If you look at the whole trajectory of the gospels, it seems clear that Jesus does mean it. He tells us all to regard God as ‘our’ Father (in a context where he says we should call no one on earth our father). He tells Mary at the cross that John is her son in his place. He rejects any special blessedness in Mary on the basis of blood-relationship to him (while insisting that relationship with God – which she embodies – is the thing).

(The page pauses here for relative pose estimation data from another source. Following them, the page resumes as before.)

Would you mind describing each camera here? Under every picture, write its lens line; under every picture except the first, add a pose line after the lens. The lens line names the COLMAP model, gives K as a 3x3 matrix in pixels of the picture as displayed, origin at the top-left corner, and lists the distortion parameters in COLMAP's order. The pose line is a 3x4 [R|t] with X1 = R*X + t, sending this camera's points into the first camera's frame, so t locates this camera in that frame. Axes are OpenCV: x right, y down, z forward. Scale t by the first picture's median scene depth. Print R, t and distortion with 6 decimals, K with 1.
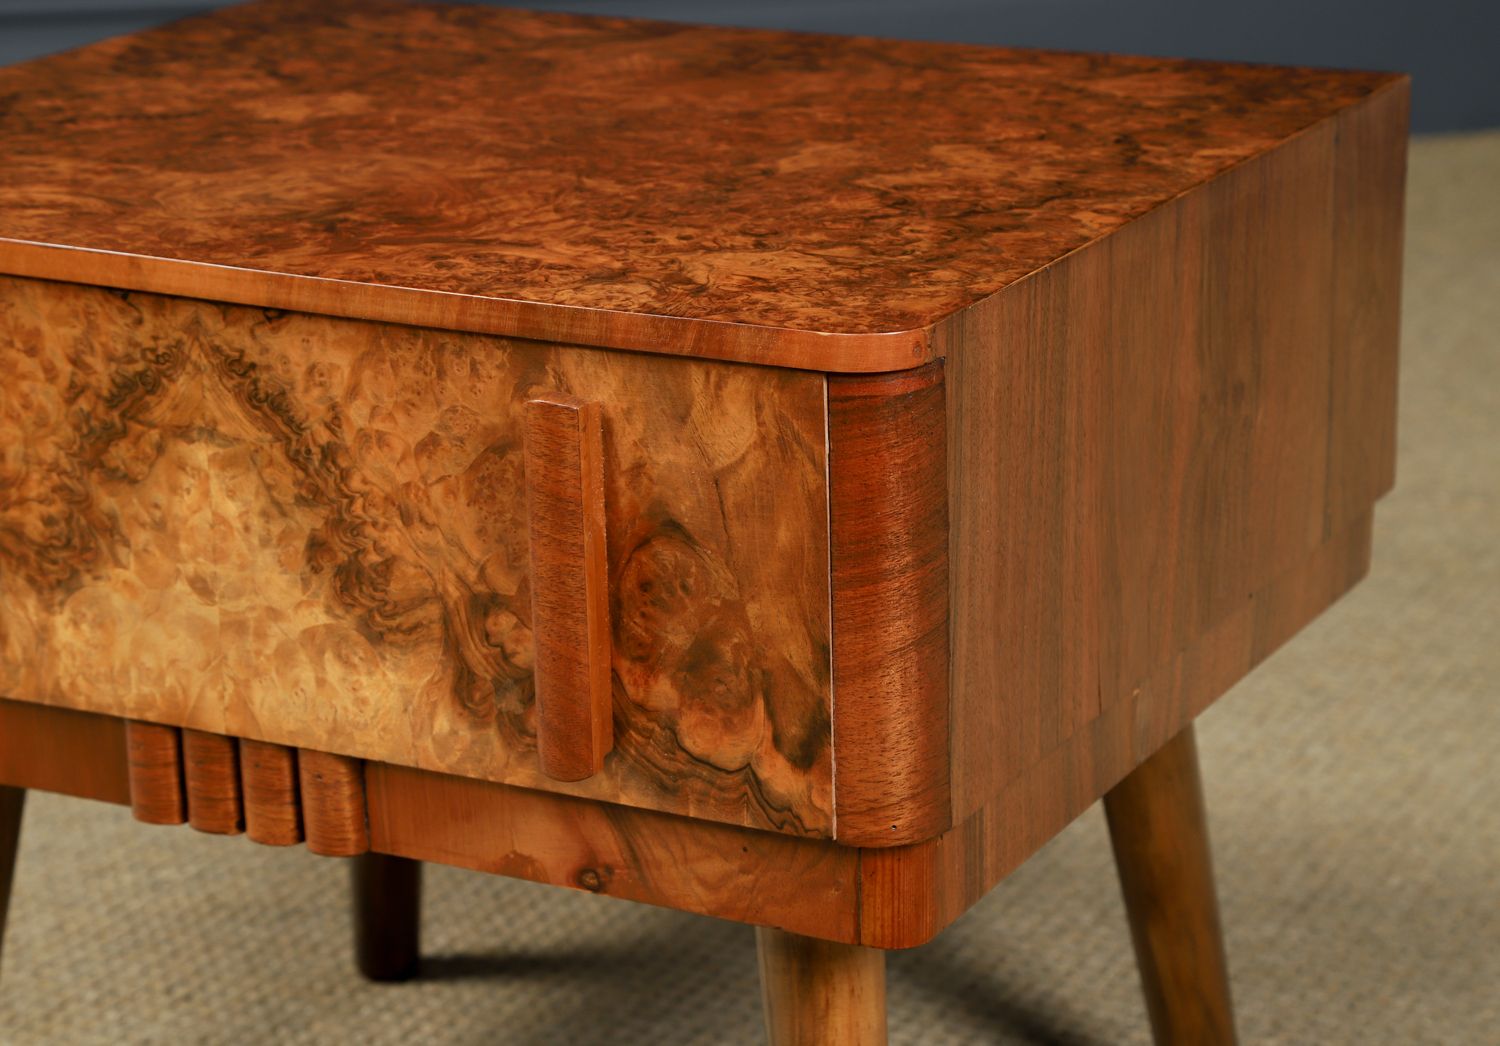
lens RADIAL K [[3781.2, 0, 835.5], [0, 3781.2, 518.7], [0, 0, 1]] dist [0.333433, -0.187196]
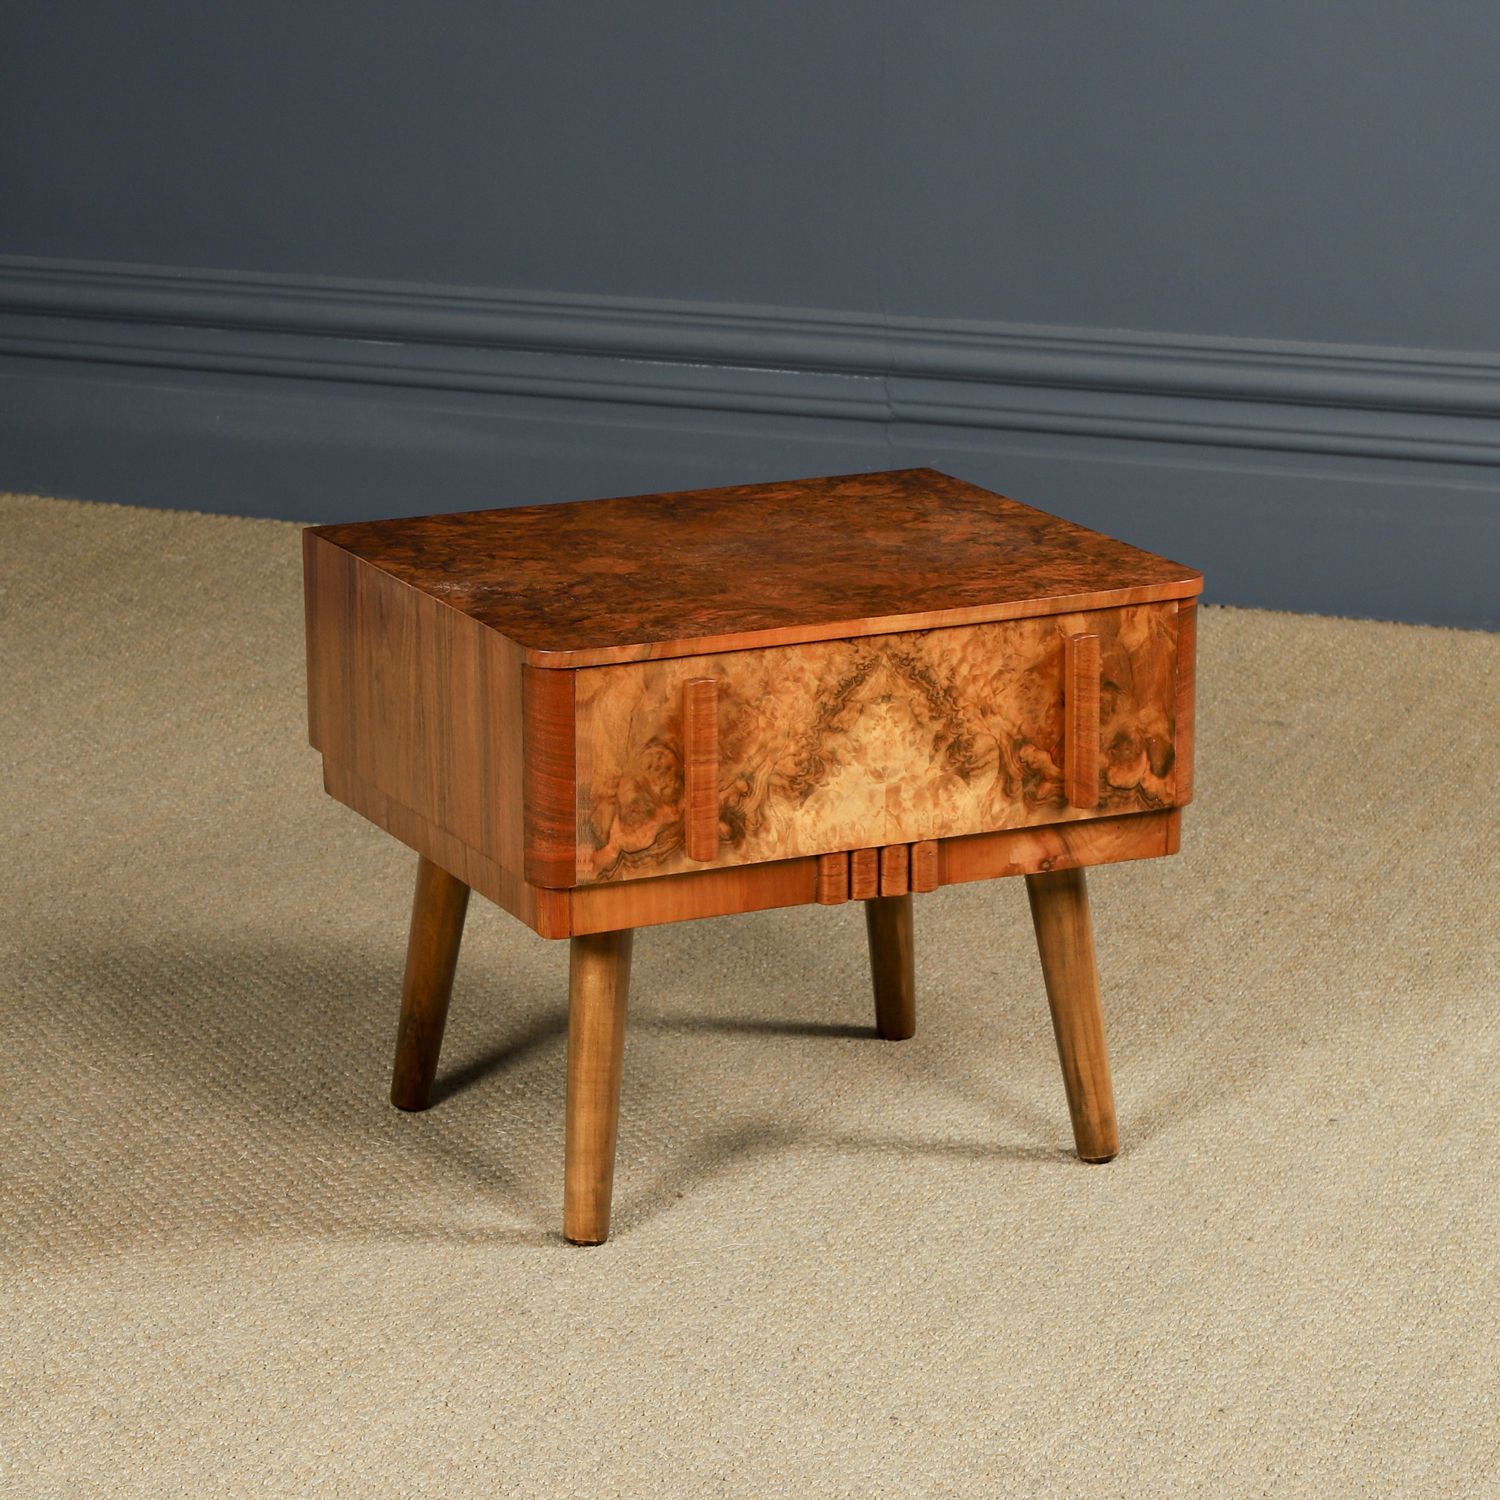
lens RADIAL K [[5200.1, 0, 747.7], [0, 5200.1, 600.0], [0, 0, 1]] dist [-0.180296, -0.495483]
pose [[0.607935, -0.168330, 0.775938, -2.432745], [0.226775, 0.973371, 0.033487, -0.188792], [-0.760913, 0.155606, 0.629919, -0.751237]]
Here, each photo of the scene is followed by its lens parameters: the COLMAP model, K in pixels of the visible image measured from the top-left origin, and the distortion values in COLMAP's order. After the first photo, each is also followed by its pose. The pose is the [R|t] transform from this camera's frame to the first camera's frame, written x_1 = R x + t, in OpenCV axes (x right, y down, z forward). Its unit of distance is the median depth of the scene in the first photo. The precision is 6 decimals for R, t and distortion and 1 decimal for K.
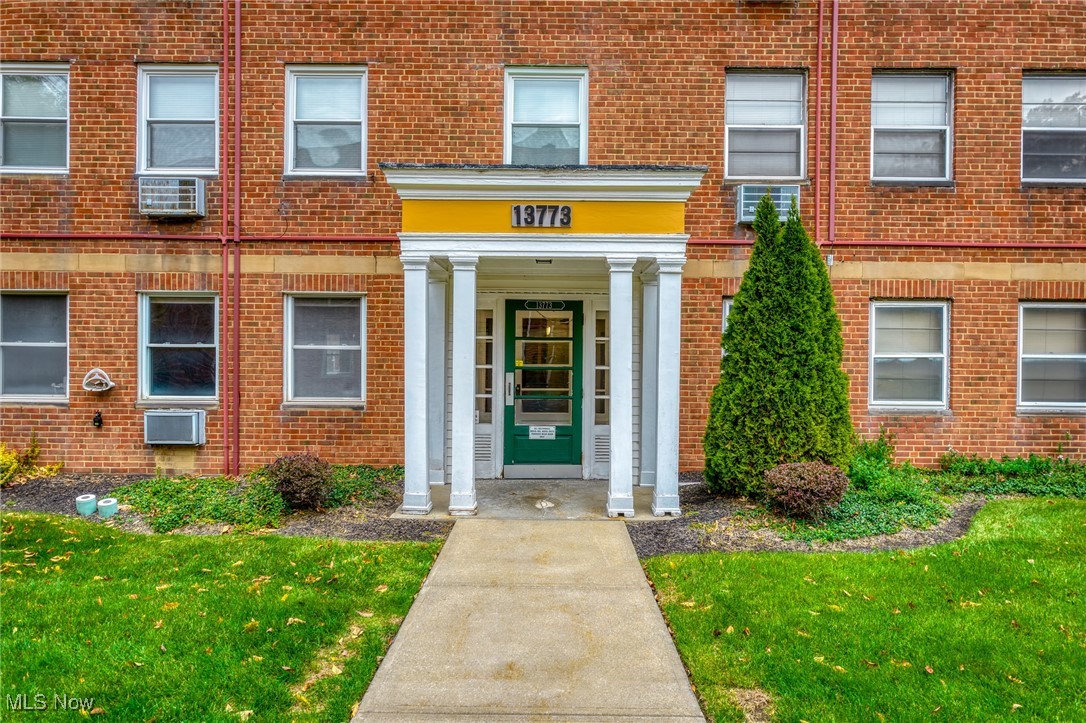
lens RADIAL K [[689.3, 0, 543.0], [0, 689.3, 361.5], [0, 0, 1]] dist [0.007675, 0.000535]
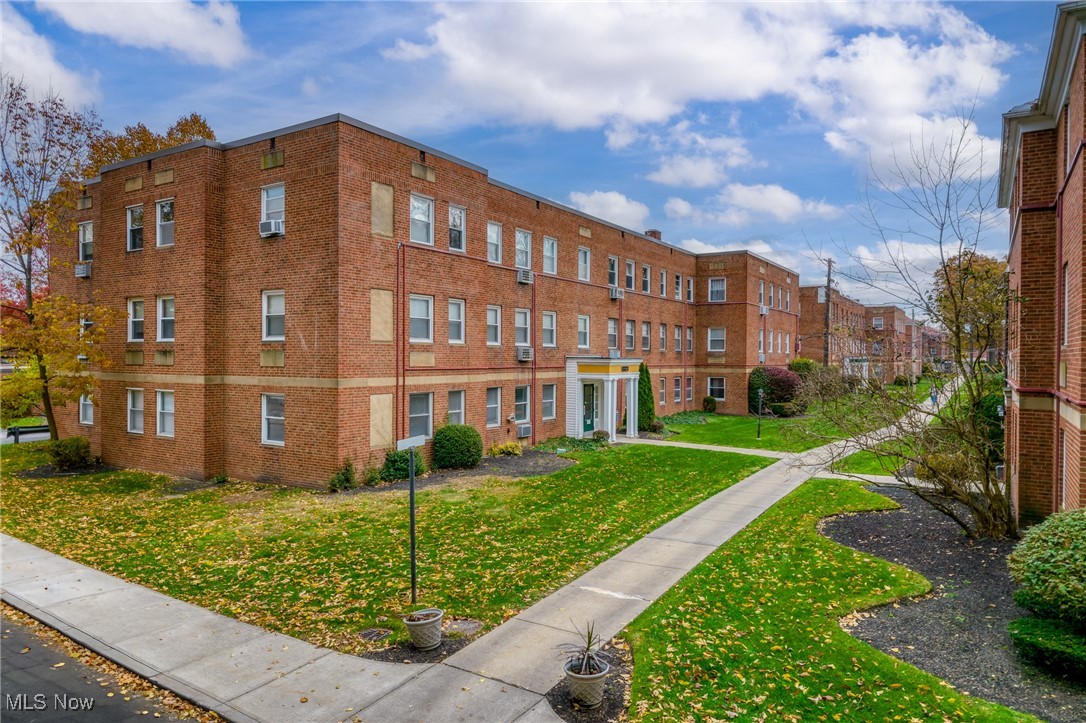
lens RADIAL K [[689.3, 0, 543.0], [0, 689.3, 361.5], [0, 0, 1]] dist [0.007675, 0.000535]
pose [[0.537601, -0.013540, 0.843090, -2.990110], [0.011427, 0.999896, 0.008772, -0.228732], [-0.843122, 0.004918, 0.537700, -0.667191]]
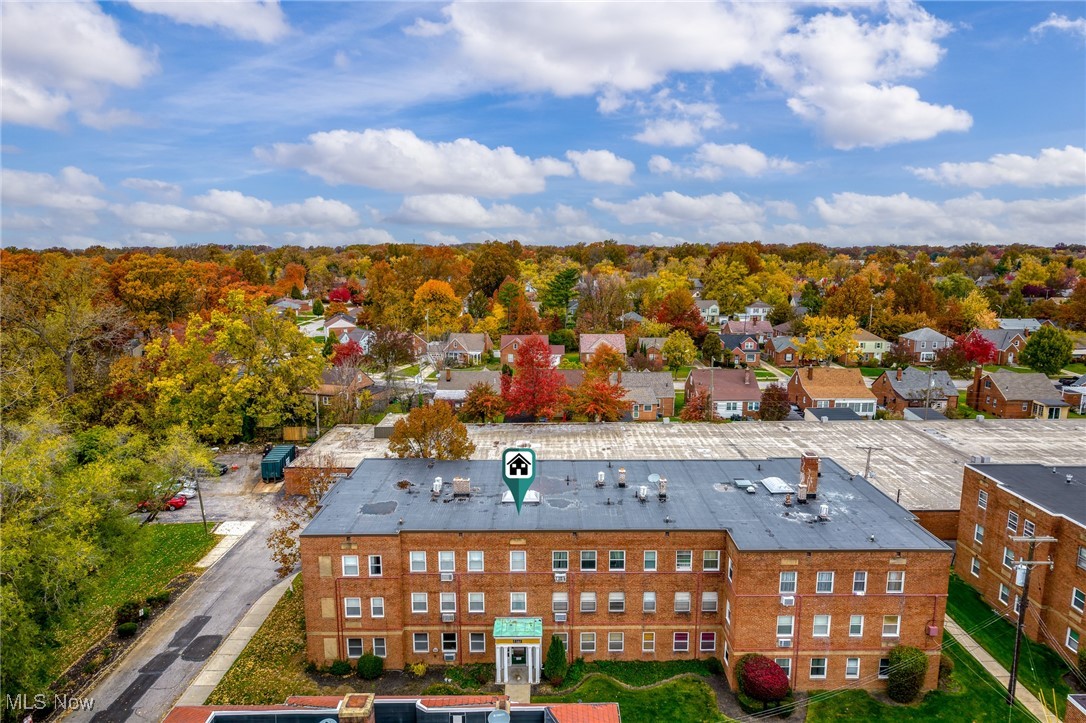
lens RADIAL K [[689.3, 0, 543.0], [0, 689.3, 361.5], [0, 0, 1]] dist [0.007675, 0.000535]
pose [[0.999896, -0.013366, 0.005451, 0.186316], [0.012278, 0.986078, 0.165831, -3.013070], [-0.007591, -0.165747, 0.986139, -3.859402]]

You really can’t construct a picture of nuclear family life as we understand it which is commended anywhere by Jesus. That is important for two reasons. First, the Church opposing or discriminating against anyone or anything on the grounds of supporting something called ‘the family’ is dangerously close to the sin against the Holy Spirit. Second, that means we have to work even harder to make our churches more relational and less dysfunctional. Jesus really does teach that this ill-assorted roomful of people, and those in relationship – communion – with us, is the most important family we have; that we, here, this morning are the basis of the values of God’s kingdom, as opposed to the worldly nation, city or even family to which we belong. Denying that and failing to prioritize our relationships here over other things is arguably a bigger sin than most of those we routinely commit. So the gospel says you do choose your family – if you choose Jesus – and after that nothing else matters as much.